Zinke calls for end to Glacier’s reservation system
Park rangers speak to visitors at the West Glacier entrance to Glacier National Park on Friday, June 12, 2020. (Casey Kreider/Daily Inter Lake)
Hungry Horse News | March 3, 2023 12:00 AM
Montana Congressman Ryan Zinke has concerns about Glacier National Park’s reservation system, claiming it locks out locals. Instead of ticketed entry, the Republican is suggesting investment in a more robust shuttle system that accesses the entire park.
“Attention locals, the federal government is announcing when you can try — and likely fail — to get permission to access your public lands. The reservation system has to go,” Zinke tweeted recently.
In an interview with the Hungry Horse News on Wednesday, Zinke expanded on his concerns, claiming that a person competes with 330 million other Americans for a chance to secure a vehicle reservation to enter Glacier Park.
“They don’t stand a chance, statistically,” he said, adding the reservation system “primarily puts a burden on locals, who no longer have access to the park.”
Park officials initiated the reservation system for the 2021 summer season. This summer, a vehicle reservation is required to access Going-to-the-Sun Road, the North Fork entrance, Two Medicine and Many Glacier valley. About half of the reservations for July were made available online March 1 and quickly sold out.
On March 1, Zinke posted a screenshot on Twitter of his failed attempt to reserve a ticket.

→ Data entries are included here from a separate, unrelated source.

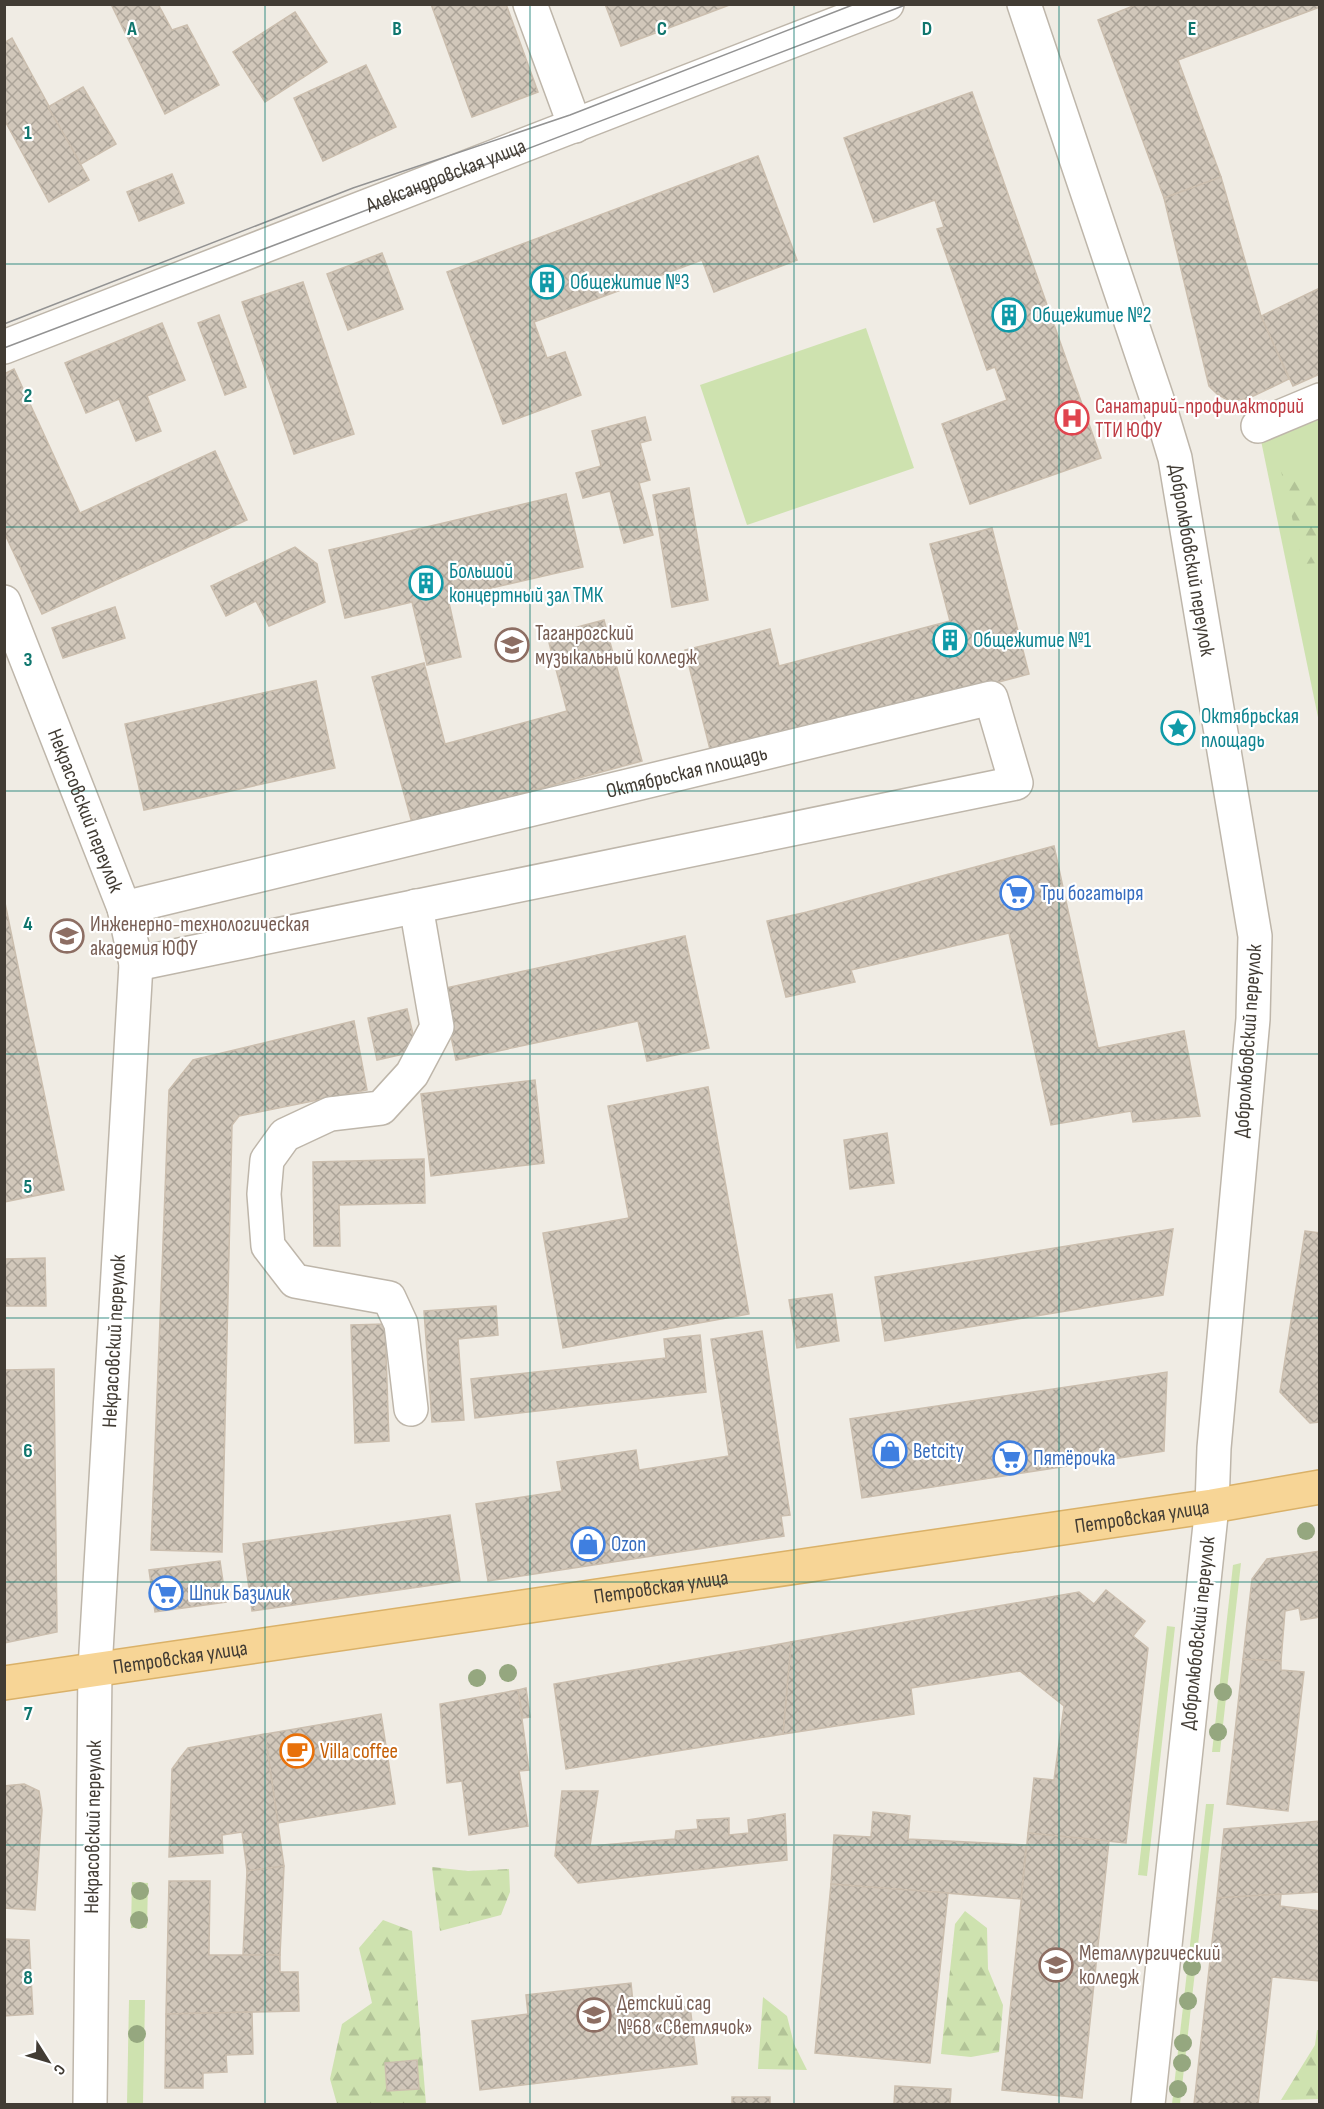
<svg xmlns="http://www.w3.org/2000/svg" width="1324" height="2109" viewBox="0 0 1324 2109" font-family="'Sofia Sans Condensed',sans-serif">
  <defs>
    <pattern id="forest-firs" width="22" height="20" patternUnits="userSpaceOnUse" patternTransform="scale(1.5)"><rect width="22" height="20" fill="#cee2af"/><path d="M5 1l3.5 6h-7zM16 11l3.5 6h-7z" fill="#b2c397"/></pattern>
    <pattern id="building-cross-hatch" width="8" height="8" patternUnits="userSpaceOnUse" patternTransform="scale(1.5)"><rect width="8" height="8" fill="#d1c7ba"/><path d="M0 0l8 8M0 8l8-8" fill="none" stroke="#aba398"/></pattern>
  </defs>
  <rect width="100%" height="100%" fill="#f0ece4"/>
  <g fill="#cee2af">
    <polygon points="866,328 914,468 747,525 700,385"/>
    <polygon points="1319,400 1319,722 1258,426"/>
    <polygon points="1241,1563 1220,1752 1212,1752 1233,1565"/>
    <polygon points="1167,1626 1175,1627 1147,1876 1138,1875"/>
    <polygon points="1206,1804 1214,1804 1180,2104 1172,2104"/>
    <polygon points="132,1882 148,1883 147,1928 131,1928"/>
    <polygon points="129,2000 145,2000 143,2104 127,2104"/>
  </g>
  <g fill="url(#forest-firs)">
    <polygon points="1278,458 1319,491 1319,563 1303,564"/>
    <polygon points="432,1867 468,1871 509,1869 510,1892 501,1915 440,1931"/>
    <polygon points="965,1911 987,1928 988,1969 1003,2005 999,2052 971,2057 941,2054 955,1924"/>
    <polygon points="383,1920 412,1931 426,2104 337,2104 330,2079 342,2024 372,2003 359,1948"/>
    <polygon points="763,1997 787,2016 794,2044 807,2070 758,2069"/>
    <polygon points="1317,2030 1320,2030 1319,2099 1281,2100 1315,2045"/>
  </g>
  <g fill="url(#building-cross-hatch)" stroke="#cbbeae" stroke-width="1.5">
    <polygon points="111,4 158,4 172,30 187,25 219,85 165,114"/>
    <polygon points="431,4 506,4 538,92 472,117"/>
    <polygon points="605,4 732,4 621,46"/>
    <polygon points="1138,4 1320,4 1320,7 1178,60 1221,177 1164,198 1098,20"/>
    <polygon points="295,12 327,62 265,102 233,52"/>
    <polygon points="12,38 89,180 49,202 4,119 4,43"/>
    <polygon points="366,65 396,127 323,161 294,98"/>
    <polygon points="83,87 116,144 81,164 48,107"/>
    <polygon points="972,92 1101,458 970,504 942,424 1007,400 995,367 987,370 937,229 944,227 935,200 874,222 844,138"/>
    <polygon points="758,156 797,260 714,292 702,260 534,322 547,358 565,352 581,395 503,424 447,272"/>
    <polygon points="172,174 184,203 139,221 127,192"/>
    <polygon points="1221,177 1261,316 1289,379 1247,399 1229,401 1217,394 1209,386 1164,198"/>
    <polygon points="382,253 403,309 348,330 327,274"/>
    <polygon points="303,282 354,434 294,454 242,302"/>
    <polygon points="1320,288 1320,374 1293,386 1261,316"/>
    <polygon points="219,315 246,387 225,395 198,323"/>
    <polygon points="162,323 185,380 147,396 161,431 136,441 119,399 86,413 65,363"/>
    <polygon points="14,369 80,513 215,451 247,520 42,614 4,532 4,374"/>
    <polygon points="645,417 651,440 640,443 650,480 639,483 653,535 624,543 610,491 583,498 576,473 601,466 592,431"/>
    <polygon points="689,488 708,600 672,607 653,495"/>
    <polygon points="566,494 583,567 448,598 461,657 427,665 412,602 345,618 329,550"/>
    <polygon points="992,528 1029,674 712,757 685,650 770,629 779,666 950,621 930,544"/>
    <polygon points="295,547 317,564 325,602 269,626 256,601 226,616 211,586"/>
    <polygon points="115,607 125,638 63,658 52,628"/>
    <polygon points="604,620 642,761 412,823 372,677 424,663 445,744 567,711 547,635"/>
    <polygon points="316,681 335,768 144,810 125,724"/>
    <polygon points="1054,846 1098,1048 1184,1031 1200,1116 1133,1122 1131,1111 1051,1125 1009,933 851,970 855,982 786,997 767,921 807,912"/>
    <polygon points="4,898 64,1190 4,1202"/>
    <polygon points="685,936 709,1048 647,1061 638,1021 456,1060 441,989"/>
    <polygon points="407,1009 417,1051 377,1060 368,1018"/>
    <polygon points="354,1021 367,1090 239,1116 232,1125 222,1552 151,1550 169,1090 193,1060"/>
    <polygon points="535,1080 544,1163 431,1176 421,1094"/>
    <polygon points="708,1087 749,1314 563,1348 543,1233 629,1218 608,1106"/>
    <polygon points="887,1133 894,1183 850,1189 844,1140"/>
    <polygon points="424,1159 425,1203 339,1205 340,1246 314,1246 313,1162"/>
    <polygon points="1173,1229 1163,1295 885,1341 875,1277"/>
    <polygon points="1305,1231 1320,1233 1320,1422 1310,1423 1280,1392"/>
    <polygon points="45,1258 46,1306 4,1306 4,1259"/>
    <polygon points="832,1294 839,1341 797,1348 789,1300"/>
    <polygon points="496,1306 498,1335 458,1339 464,1420 432,1422 424,1311"/>
    <polygon points="385,1324 389,1441 355,1443 351,1325"/>
    <polygon points="762,1331 790,1515 781,1516 784,1536 488,1581 476,1504 562,1491 557,1462 636,1450 639,1470 729,1456 711,1339"/>
    <polygon points="700,1335 706,1392 475,1418 471,1379 666,1358 664,1339"/>
    <polygon points="54,1369 57,1632 4,1643 4,1370"/>
    <polygon points="1167,1372 1164,1451 862,1498 850,1419"/>
    <polygon points="450,1515 460,1581 252,1611 243,1544"/>
    <polygon points="1320,1551 1320,1617 1301,1620 1299,1608 1285,1611 1281,1661 1243,1659 1252,1579 1267,1559"/>
    <polygon points="220,1561 226,1602 155,1612 149,1570"/>
    <polygon points="1106,1590 1145,1621 1133,1636 1148,1648 1126,1843 1028,1833 1034,1778 1054,1780 1064,1706 1020,1671 911,1688 914,1714 783,1734 791,1642 1079,1592 1094,1604"/>
    <polygon points="791,1642 783,1734 566,1769 554,1684"/>
    <polygon points="1243,1659 1281,1661 1281,1670 1304,1672 1288,1811 1227,1804"/>
    <polygon points="526,1688 530,1717 523,1718 518,1690"/>
    <polygon points="518,1690 529,1770 519,1771 528,1826 469,1835 462,1781 447,1783 440,1704"/>
    <polygon points="381,1714 395,1804 278,1823 265,1734"/>
    <polygon points="265,1734 284,1866 247,1871 242,1832 222,1835 223,1853 169,1857 172,1769 180,1758 188,1748"/>
    <polygon points="24,1784 39,1791 42,1810 35,1910 4,1908 4,1786"/>
    <polygon points="562,1791 598,1791 590,1846 675,1839 676,1831 698,1829 697,1820 729,1818 729,1835 749,1833 748,1820 785,1814 787,1860 578,1883 555,1856"/>
    <polygon points="873,1812 910,1816 908,1839 1026,1845 1021,1899 831,1884 834,1835 871,1837"/>
    <polygon points="1320,1821 1320,1892 1217,1898 1224,1829"/>
    <polygon points="1028,1833 1109,1841 1082,2098 1002,2090"/>
    <polygon points="284,1866 280,1955 243,1955 247,1871"/>
    <polygon points="169,1881 210,1881 209,1955 280,1955 280,1972 298,1972 299,2011 166,2014"/>
    <polygon points="831,1884 948,1893 930,2063 815,2053"/>
    <polygon points="1281,1894 1280,1906 1320,1911 1320,1981 1272,1977 1258,2104 1194,2104 1217,1898"/>
    <polygon points="4,1939 29,1940 33,2014 4,2016"/>
    <polygon points="631,1983 634,2013 690,2006 697,2064 480,2090 472,2021 528,2014 526,1995"/>
    <polygon points="252,2012 253,2054 226,2055 227,2072 203,2073 203,2088 165,2088 166,2014"/>
    <polygon points="417,2060 419,2089 387,2091 385,2063"/>
    <polygon points="895,2086 951,2089 950,2104 894,2104"/>
    <rect x="732" y="2097" width="38" height="7"/>
  </g>
  <g fill="none" stroke-linecap="round" stroke-linejoin="round">
    <defs>
      <g id="minor">
        <polyline points="530,4 575,126"/>
        <path id="s1" d="M1024,4l135,401 16,53 80,478 -2,83 -39,429 -2,58 -64,598"/>
        <path id="s2" d="M4,347l883,-343"/>
        <polyline points="1258,426 1320,400"/>
        <path id="s3" d="M4,602l120,306 12,56 -41,705 -5,435"/>
        <path id="s4" d="M124,908l867,-210 25,85 -880,181"/>
        <polyline points="411,1409 401,1324 389,1298 295,1281 268,1246 264,1194 267,1160 285,1135 330,1114 381,1108 412,1074 437,1027 416,906"/>
      </g>
      <g id="major">
        <path id="s5" d="M4,1683l1208,-177 108,-19"/>
      </g>
    </defs>
    <use href="#minor" stroke="#beb6aa" stroke-width="36"/>
    <use href="#major" stroke="#dab168" stroke-width="36"/>
    <use href="#minor" stroke="#fff" stroke-width="33"/>
    <use href="#major" stroke="#f7d596" stroke-width="33"/>
    <g stroke="#939393" stroke-width="1.5">
      <polyline points="4,324 353,188 570,115 855,4"/>
      <polyline points="4,348 908,4"/>
    </g>
  </g>
  <g fill="#95a77f">
    <circle cx="1306" cy="1531" r="9"/>
    <circle cx="508" cy="1673" r="9"/>
    <circle cx="477" cy="1678" r="9"/>
    <circle cx="1223" cy="1692" r="9"/>
    <circle cx="1218" cy="1732" r="9"/>
    <circle cx="140" cy="1891" r="9"/>
    <circle cx="139" cy="1920" r="9"/>
    <circle cx="1192" cy="1967" r="9"/>
    <circle cx="1188" cy="2001" r="9"/>
    <circle cx="137" cy="2034" r="9"/>
    <circle cx="1183" cy="2043" r="9"/>
    <circle cx="1182" cy="2063" r="9"/>
    <circle cx="1178" cy="2089" r="9"/>
  </g>
  <path fill="none" stroke="#0f766e" stroke-width="1.5" stroke-opacity="0.55" d="M265,4v2100M530,4v2100M794,4v2100M1059,4v2100M4,264h1316M4,527h1316M4,791h1316M4,1054h1316M4,1318h1316M4,1582h1316M4,1845h1316"/>
  <defs>
    <symbol id="building-ring" viewBox="-11 -11 22 22"><circle r="9.5" fill="#fff" stroke="#0f9aa8" stroke-width="1.5"/><path d="M-4-6H4V6H1V3H-1V6H-4ZM-2.5-4.3h1.7v1.8h-1.7ZM.8-4.3h1.7v1.8H.8ZM-2.5-1h1.7V.8h-1.7ZM.8-1h1.7V.8H.8Z" fill="#0f9aa8"/></symbol>
    <symbol id="hospital-ring" viewBox="-11 -11 22 22"><circle r="9.5" fill="#fff" stroke="#e0444e" stroke-width="1.5"/><path d="M-5-5h3v3.5h4V-5h3V5h-3V1.5h-4V5h-3Z" fill="#e0444e"/></symbol>
    <symbol id="university-ring" viewBox="-11 -11 22 22"><circle r="9.5" fill="#fff" stroke="#8d6e63" stroke-width="1.5"/><path d="M0-5L7-2L0 1L-7-2ZM-4 1L0 2.5L4 1V4Q0 6-4 4Z" fill="#8d6e63"/></symbol>
    <symbol id="sight-ring" viewBox="-11 -11 22 22"><circle r="9.5" fill="#fff" stroke="#0f9aa8" stroke-width="1.5"/><path d="M0-6L1.8-2.2L6-1.7L2.9 1.2L3.7 5.4L0 3.3L-3.7 5.4L-2.9 1.2L-6-1.7L-1.8-2.2Z" fill="#0f9aa8"/></symbol>
    <symbol id="supermarket-ring" viewBox="-11 -11 22 22"><circle r="9.5" fill="#fff" stroke="#3f7fe0" stroke-width="1.5"/><path d="M-6-5.5h2.5l.6 2H6L4.5 2H-2.5L-4.4-4H-6ZM-1.5 3.2a1.3 1.3 0 1 0 .1 0ZM3 3.2a1.3 1.3 0 1 0 .1 0Z" fill="#3f7fe0"/></symbol>
    <symbol id="shop-ring" viewBox="-11 -11 22 22"><circle r="9.5" fill="#fff" stroke="#3f7fe0" stroke-width="1.5"/><path d="M-5-2.5h2.3a2.7 3.5 0 0 1 5.4 0H5L5.5 6h-11ZM-1.5-2.5h3a1.5 2.3 0 0 0-3 0Z" fill="#3f7fe0"/></symbol>
    <symbol id="cafe-ring" viewBox="-11 -11 22 22"><circle r="9.5" fill="#fff" stroke="#e8710a" stroke-width="1.5"/><path d="M-5.5-4.5H6V0H3Q3 3.5 0 3.5H-2.5Q-5.5 3.5-5.5 0ZM3-3.2v2h1.7v-2ZM-6 4.5H4V6H-6Z" fill="#e8710a"/></symbol>
    <symbol id="school-ring" viewBox="-11 -11 22 22"><circle r="9.5" fill="#fff" stroke="#8d6e63" stroke-width="1.5"/><path d="M0-5L7-2L0 1L-7-2ZM-4 1L0 2.5L4 1V4Q0 6-4 4Z" fill="#8d6e63"/></symbol>
  </defs>
  <g fill-rule="evenodd">
    <use href="#building-ring" x="528" y="263" width="38" height="38"/>
    <use href="#building-ring" x="990" y="296" width="38" height="38"/>
    <use href="#hospital-ring" x="1053" y="399" width="38" height="38"/>
    <use href="#building-ring" x="407" y="564" width="38" height="38"/>
    <use href="#building-ring" x="931" y="621" width="38" height="38"/>
    <use href="#university-ring" x="493" y="626" width="38" height="38"/>
    <use href="#sight-ring" x="1159" y="709" width="38" height="38"/>
    <use href="#supermarket-ring" x="998" y="874" width="38" height="38"/>
    <use href="#university-ring" x="48" y="917" width="38" height="38"/>
    <use href="#shop-ring" x="871" y="1432" width="38" height="38"/>
    <use href="#supermarket-ring" x="991" y="1439" width="38" height="38"/>
    <use href="#shop-ring" x="569" y="1525" width="38" height="38"/>
    <use href="#supermarket-ring" x="147" y="1574" width="38" height="38"/>
    <use href="#cafe-ring" x="278" y="1732" width="38" height="38"/>
    <use href="#university-ring" x="1037" y="1946" width="38" height="38"/>
    <use href="#school-ring" x="575" y="1996" width="38" height="38"/>
  </g>
  <g text-anchor="middle" dominant-baseline="central" stroke-width="4.5" stroke-linejoin="round" paint-order="stroke">
    <g font-size="21" fill="#423c34" stroke="#fff">
      <text stroke="none"><textPath href="#s2" startOffset="474">Александровская улица</textPath></text>
      <text stroke="none"><textPath href="#s1" startOffset="582">Добролюбовский переулок</textPath></text>
      <text stroke="none"><textPath href="#s4" startOffset="579">Октябрьская площадь</textPath></text>
      <text stroke="none"><textPath href="#s3" startOffset="224">Некрасовский переулок</textPath></text>
      <text transform="translate(1248 1041) rotate(-86)">Добролюбовский переулок</text>
      <text transform="translate(114 1341) rotate(-87)">Некрасовский переулок</text>
      <text stroke="none"><textPath href="#s5" startOffset="1150">Петровская улица</textPath></text>
      <text stroke="none"><textPath href="#s5" startOffset="664">Петровская улица</textPath></text>
      <text transform="translate(1198 1633) rotate(-84)">Добролюбовский переулок</text>
      <text stroke="none"><textPath href="#s5" startOffset="178">Петровская улица</textPath></text>
      <text transform="translate(93 1827) rotate(-89)">Некрасовский переулок</text>
    </g>
    <g font-size="21" fill="#0d838f" stroke="#fff" text-anchor="start">
      <text x="570" y="282">Общежитие №3</text>
      <text x="1032" y="315">Общежитие №2</text>
      <text x="449" y="571">Большой<tspan x="449" dy="24">концертный зал ТМК</tspan></text>
      <text x="973" y="640">Общежитие №1</text>
      <text x="1201" y="716">Октябрьская<tspan x="1201" dy="24">площадь</tspan></text>
    </g>
    <g font-size="21" fill="#be3a42" stroke="#fff" text-anchor="start">
      <text x="1095" y="406">Санатарий-профилакторий<tspan x="1095" dy="24">ТТИ ЮФУ</tspan></text>
    </g>
    <g font-size="21" fill="#785e54" stroke="#fff" text-anchor="start">
      <text x="535" y="633">Таганрогский<tspan x="535" dy="24">музыкальный колледж</tspan></text>
      <text x="90" y="924">Инженерно-технологическая<tspan x="90" dy="24">академия ЮФУ</tspan></text>
      <text x="1079" y="1953">Металлургический<tspan x="1079" dy="24">колледж</tspan></text>
      <text x="617" y="2003">Детский сад<tspan x="617" dy="24">№68 «Светлячок»</tspan></text>
    </g>
    <g font-size="21" fill="#366cbe" stroke="#fff" text-anchor="start">
      <text x="1040" y="893">Три богатыря</text>
      <text x="913" y="1451">Betcity</text>
      <text x="1033" y="1458">Пятёрочка</text>
      <text x="611" y="1544">Ozon</text>
      <text x="189" y="1593">Шпик Базилик</text>
    </g>
    <g font-size="21" fill="#c56008" stroke="#fff" text-anchor="start">
      <text x="320" y="1751">Villa coffee</text>
    </g>
  </g>
  <g font-size="20" text-anchor="middle" font-weight="bold" fill="#0f766e" stroke="#fff" stroke-width="4.5" stroke-linejoin="round" paint-order="stroke">
    <text x="132" y="35">A</text>
    <text x="397" y="35">B</text>
    <text x="662" y="35">C</text>
    <text x="927" y="35">D</text>
    <text x="1192" y="35">E</text>
    <text x="28" y="139">1</text>
    <text x="28" y="402">2</text>
    <text x="28" y="666">3</text>
    <text x="28" y="930">4</text>
    <text x="28" y="1193">5</text>
    <text x="28" y="1457">6</text>
    <text x="28" y="1720">7</text>
    <text x="28" y="1984">8</text>
  </g>
  <rect width="1324" height="2109" fill="none" stroke="#423c34" stroke-width="12"/>
  <g transform="translate(48 2061) rotate(127)" stroke="#ffffff" stroke-width="4.5" paint-order="stroke">
  <path d="M0-4.5L10 22L0 15L-10 22Z" fill="#423c34"/>
  <text y="-9" font-size="16" font-weight="bold" text-anchor="middle" fill="#423c34">С</text>
  </g>
</svg>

“The entire reservation system is a deliberate strategy to keep the public out of parks and this website is a total scam,” he tweeted, about an hour after reservations opened.
According to Glacier’s Public Affairs Assistant Brandy Burke, the available vehicle reservations for July for Going-to-the-Sun Road were distributed within 30 minutes after they became available at 8 a.m. on March 1. Vehicle reservations for all other areas were distributed within 10 minutes of posting.
Burke noted that approximately 53% of advance May and June reservations and 33% of July reservations were obtained by Montanans, making Montana the state with the highest percentage of reservations booked for both releases.
In speaking with the Hungry Horse News, Zinke said he did appreciate that the park eased back the reservation window this summer, allowing people to access the park without a ticket before 6 a.m. and after 3 p.m. Montana has long days during the summer months, when it can stay light until after 10 p.m. in June and early July.
Still, he said he’d rather see Glacier do away with the reservation system entirely and go to a system of shuttles parkwide. He said he envisioned electric shuttles with the ability to open the top so people could enjoy the vistas and fresh air. It would be integrated with the trail system, so that if a trail were at capacity, the bus wouldn’t make a stop there, but would go to another location.
He said such a system could be constructed with “off the shelf” technology, though it would require an investment by the Park Service and the federal government.
Zinke added that outside the park, the Forest Service could do a better job with its trails, noting that currently many of the trails on Forest Service lands don’t align with trails in Glacier.
The Continental Divide Trail, for example, does not align with trails in the park. A hiker has to go up or down U.S. 2 to continue the journey into Glacier.
He also said he’s heard frustration from Glacier National Park employees who say their jobs have been transformed into parking attendants.
Zinke’s ideas are not new — many of them are outlined in detail in Glacier’s Sun Road Corridor Management Plan, a document Zinke worked on when he was Interior secretary under the Trump Administration.
That plan added more parking spaces inside the park, potentially made a portion of the popular Highline Trail a one-way hike, and banned most overnight parking in the Sun Road corridor, save for lots near the lodges.
The plan was initially completed in 2019. But in 2021, under the Biden Administration, a sentence was added that allowed the Park Service to implement a reservation system.
“If implementation of this [the Sun Road plan] is not successful in managing desired conditions in the Sun Road corridor, the NPS may consider a reservation system for the entire corridor,” the revised plan stated.
Glacier, in turn, implemented a Sun Road reservation system in 2021, then expanded it to the North Fork in 2022 and this year expanded to all the major entrances of the park, requiring a reservation to enter from 6 a.m. to 3 p.m.
Glacier spokesperson Burke said park officials will continue to tweak the reservation system, and argued that it is helping to alleviate crowding during peak hours.
“The park welcomes all to visit,” Burke said. “The past two years of the pilot program have been successful in spreading visitation throughout the day during peak hours on Going-to-the-Sun Road so that there are fewer closures, better traffic management, and a more enjoyable park experience.”
With advance reservations for July sold out, people will now have to wait until the day before they plan to visit, as the Park Service will release the remaining reservations then at Recreation.gov.
The next advanced reservations for August will be released online April 1.
People can also get into Glacier without a reservation by walking or biking or if they have a reservation to a campground, lodge, restaurant or a trip, like a horseback ride or a boat ride.
People still need an entrance pass as well, reservation or not.
Tribal members with appropriate identification also do not need reservations.